Sabato 20 giugno il caratteristico Rione San Nicola ospiterà contemporaneamente la Notte Romantica, iniziativa promossa dall'associazione I Borghi più Belli d'Italia, e la prima serata del Rarica Festival, progetto culturale finanziato attraverso le risorse PAC 2014-2020 e fortemente voluto dall'Amministrazione comunale.
Le due manifestazioni confluiranno in un unico grande contenitore capace di trasformare vicoli, piazzette e scorci del centro storico in un palcoscenico diffuso dedicato ai sentimenti, alla cultura popolare e alla riscoperta delle radici.
L'appuntamento prenderà il via alle ore 20 lungo il viale che attraversa il quartiere storico da un capo all'altro.

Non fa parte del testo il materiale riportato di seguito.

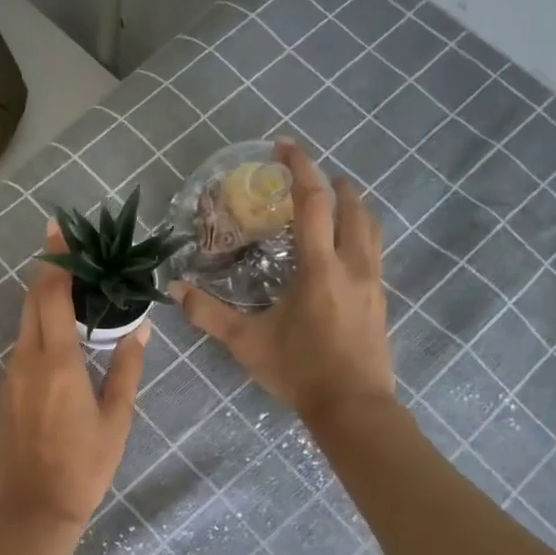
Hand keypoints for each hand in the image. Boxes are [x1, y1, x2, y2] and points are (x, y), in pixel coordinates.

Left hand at [0, 224, 150, 535]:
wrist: (32, 510)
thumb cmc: (83, 465)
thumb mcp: (116, 418)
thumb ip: (127, 368)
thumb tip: (139, 329)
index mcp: (56, 361)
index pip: (52, 295)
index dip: (56, 259)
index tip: (58, 228)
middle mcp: (26, 359)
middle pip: (32, 301)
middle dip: (48, 272)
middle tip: (72, 254)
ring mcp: (10, 375)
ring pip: (24, 324)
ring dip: (44, 302)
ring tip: (75, 294)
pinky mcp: (5, 392)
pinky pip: (22, 347)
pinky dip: (39, 330)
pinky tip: (62, 340)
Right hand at [172, 140, 394, 420]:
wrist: (353, 407)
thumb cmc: (299, 371)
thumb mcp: (246, 343)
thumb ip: (208, 314)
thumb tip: (175, 290)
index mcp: (320, 268)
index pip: (313, 203)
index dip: (300, 169)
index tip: (285, 147)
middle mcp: (352, 265)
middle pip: (353, 207)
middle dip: (332, 184)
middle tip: (308, 177)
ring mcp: (373, 282)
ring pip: (370, 228)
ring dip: (352, 207)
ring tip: (330, 204)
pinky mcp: (380, 299)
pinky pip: (372, 251)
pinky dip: (358, 233)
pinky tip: (341, 250)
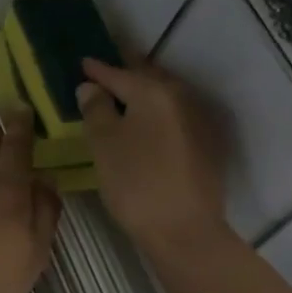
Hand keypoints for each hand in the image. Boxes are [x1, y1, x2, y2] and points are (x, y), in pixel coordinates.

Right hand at [77, 58, 227, 252]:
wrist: (185, 230)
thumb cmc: (136, 183)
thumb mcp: (104, 144)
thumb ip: (96, 109)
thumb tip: (91, 87)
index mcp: (154, 92)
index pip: (119, 73)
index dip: (98, 69)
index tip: (83, 62)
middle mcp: (182, 97)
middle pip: (149, 78)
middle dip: (127, 72)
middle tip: (106, 70)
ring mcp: (199, 120)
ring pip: (166, 96)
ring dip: (146, 91)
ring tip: (125, 94)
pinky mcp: (208, 144)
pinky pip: (177, 115)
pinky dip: (159, 112)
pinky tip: (148, 123)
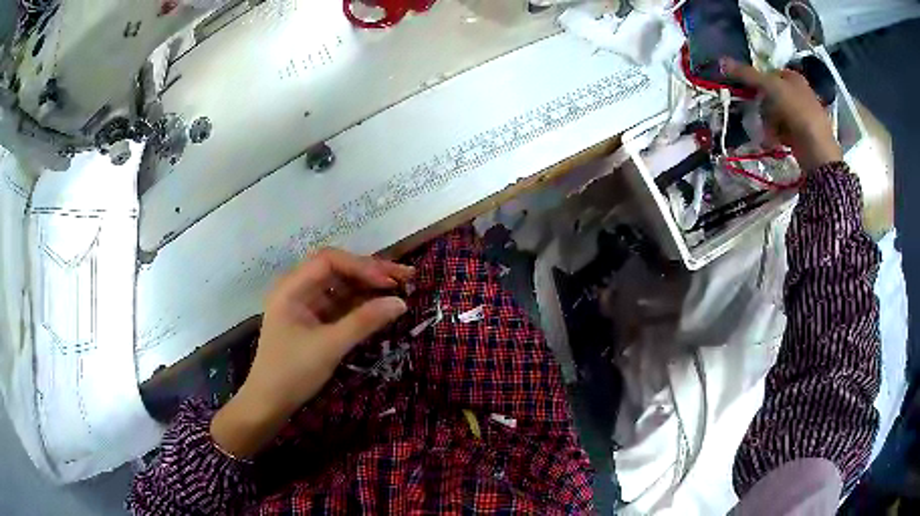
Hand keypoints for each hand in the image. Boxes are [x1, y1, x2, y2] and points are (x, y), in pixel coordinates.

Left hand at [211, 249, 413, 457]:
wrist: (269, 403)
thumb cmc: (292, 372)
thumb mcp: (329, 346)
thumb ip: (364, 322)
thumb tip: (401, 302)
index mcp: (292, 287)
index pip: (330, 261)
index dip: (362, 266)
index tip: (390, 281)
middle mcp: (298, 289)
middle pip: (337, 269)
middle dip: (370, 272)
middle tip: (405, 277)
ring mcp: (306, 305)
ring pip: (341, 287)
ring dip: (368, 287)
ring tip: (400, 288)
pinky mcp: (314, 321)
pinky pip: (340, 305)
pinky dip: (361, 305)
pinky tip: (381, 306)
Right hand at [722, 58, 842, 171]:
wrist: (818, 150)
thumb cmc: (797, 112)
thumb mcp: (771, 87)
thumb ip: (748, 74)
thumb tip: (722, 61)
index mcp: (794, 78)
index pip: (769, 74)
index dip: (759, 82)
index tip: (751, 92)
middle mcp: (799, 94)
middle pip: (771, 96)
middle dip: (764, 108)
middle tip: (763, 116)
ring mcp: (801, 116)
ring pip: (775, 115)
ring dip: (769, 124)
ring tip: (771, 133)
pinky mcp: (801, 135)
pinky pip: (782, 131)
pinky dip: (777, 136)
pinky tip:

Ad accogliere cittadini e visitatori sarà simbolicamente la Dea dell'Amore, figura evocativa che accompagnerà il pubblico in un percorso tra atmosfere romantiche, allestimenti scenografici, degustazioni e musica dal vivo.

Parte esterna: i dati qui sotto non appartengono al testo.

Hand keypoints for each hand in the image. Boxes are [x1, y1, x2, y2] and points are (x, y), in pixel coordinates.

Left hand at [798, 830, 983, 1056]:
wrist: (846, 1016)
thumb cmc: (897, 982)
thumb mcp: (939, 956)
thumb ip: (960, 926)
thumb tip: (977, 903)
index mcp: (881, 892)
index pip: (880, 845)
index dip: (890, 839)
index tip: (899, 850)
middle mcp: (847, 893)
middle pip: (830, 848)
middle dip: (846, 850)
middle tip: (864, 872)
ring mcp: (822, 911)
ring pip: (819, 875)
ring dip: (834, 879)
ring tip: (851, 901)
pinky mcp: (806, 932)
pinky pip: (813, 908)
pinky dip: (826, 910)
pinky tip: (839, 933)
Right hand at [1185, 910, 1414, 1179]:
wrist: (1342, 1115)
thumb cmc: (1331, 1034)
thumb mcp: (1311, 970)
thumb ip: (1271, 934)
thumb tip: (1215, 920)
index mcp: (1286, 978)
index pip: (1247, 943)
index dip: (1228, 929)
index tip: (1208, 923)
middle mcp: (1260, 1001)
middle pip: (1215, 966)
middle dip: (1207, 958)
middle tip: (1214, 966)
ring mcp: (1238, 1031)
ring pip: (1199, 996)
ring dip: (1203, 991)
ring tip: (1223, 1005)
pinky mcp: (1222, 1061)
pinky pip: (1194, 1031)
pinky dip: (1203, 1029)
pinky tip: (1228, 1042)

La Notte Romantica rappresenterà l'occasione per vivere il borgo in una dimensione più intima, tra vicoli decorati a tema e angoli suggestivi che racconteranno il valore dell'incontro, della condivisione e dei legami autentici.
Ma la serata sarà anche il debutto del Rarica Festival, rassegna che punta a valorizzare la cultura identitaria e musicale del Mezzogiorno.

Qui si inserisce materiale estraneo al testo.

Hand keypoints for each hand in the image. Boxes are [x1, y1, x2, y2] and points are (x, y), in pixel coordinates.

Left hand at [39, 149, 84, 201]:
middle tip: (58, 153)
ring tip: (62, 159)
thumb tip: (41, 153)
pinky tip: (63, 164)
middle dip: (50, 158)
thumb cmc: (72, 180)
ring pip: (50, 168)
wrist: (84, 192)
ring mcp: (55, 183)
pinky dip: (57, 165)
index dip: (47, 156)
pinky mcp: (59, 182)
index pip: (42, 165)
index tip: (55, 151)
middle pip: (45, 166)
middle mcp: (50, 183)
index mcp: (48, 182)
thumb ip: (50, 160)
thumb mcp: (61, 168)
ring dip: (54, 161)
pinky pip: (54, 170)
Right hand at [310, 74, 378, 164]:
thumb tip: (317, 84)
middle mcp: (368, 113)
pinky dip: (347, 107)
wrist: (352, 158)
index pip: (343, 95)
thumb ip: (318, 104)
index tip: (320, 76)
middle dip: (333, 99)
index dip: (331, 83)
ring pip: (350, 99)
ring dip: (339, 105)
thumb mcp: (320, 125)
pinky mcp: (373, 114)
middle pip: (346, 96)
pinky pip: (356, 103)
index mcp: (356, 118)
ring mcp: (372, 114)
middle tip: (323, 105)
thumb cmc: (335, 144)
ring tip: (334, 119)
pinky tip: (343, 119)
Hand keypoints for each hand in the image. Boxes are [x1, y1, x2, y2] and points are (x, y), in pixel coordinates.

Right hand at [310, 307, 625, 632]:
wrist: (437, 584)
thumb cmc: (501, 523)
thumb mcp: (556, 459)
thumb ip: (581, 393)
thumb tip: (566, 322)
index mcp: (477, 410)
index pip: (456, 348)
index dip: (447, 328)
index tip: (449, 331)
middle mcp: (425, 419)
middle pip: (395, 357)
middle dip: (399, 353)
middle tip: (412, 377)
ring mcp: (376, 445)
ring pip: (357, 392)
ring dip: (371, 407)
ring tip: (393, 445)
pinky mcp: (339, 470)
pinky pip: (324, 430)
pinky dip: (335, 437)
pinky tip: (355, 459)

Dalle ore 21, in Via Giudea, spazio ai suoni della tradizione con lo spettacolo "Canti e Musiche del Sud", che vedrà protagonisti Luigi Stabile, Ciccio Nucera e Cica J, insieme ad alcuni storici componenti del gruppo folkloristico I Bruzi.
Musica, racconti e ritmi popolari accompagneranno il pubblico in un percorso che guarda alle origini e alla memoria collettiva delle comunità del Sud, mentre il poeta Mario De Rosa guiderà un momento dedicato all'imminente solstizio d'estate, tra versi e simboli.
Per il sindaco Mario Donadio, la scelta di unire le due manifestazioni risponde alla volontà di coinvolgere pubblici diversi e rafforzare il senso di comunità.
«La doppia scaletta di quest'anno è pensata per coinvolgere giovani, adulti e anziani. Da un lato incoraggiamo l'incontro e la condivisione, dall'altro celebriamo la solidità dei legami e il valore delle nostre tradizioni. Eventi come questi aiutano a rigenerare il tessuto sociale e a riappropriarci dei nostri spazi comunitari», ha dichiarato il primo cittadino.
Un ringraziamento è stato rivolto ai volontari del Rione San Nicola, al consigliere Francesco Soave, all'assessore Josephine Cacciaguerra, ideatrice del Rarica Festival, e all'ARSAC, rappresentata dalla direttrice generale Fulvia Caligiuri, per il sostegno all'iniziativa.
Per una sera Morano tornerà così a raccontarsi attraverso la sua anima più autentica. Quella fatta di pietra, musica, memoria e relazioni. Perché nei borghi il tempo può ancora rallentare e lasciare spazio alle emozioni.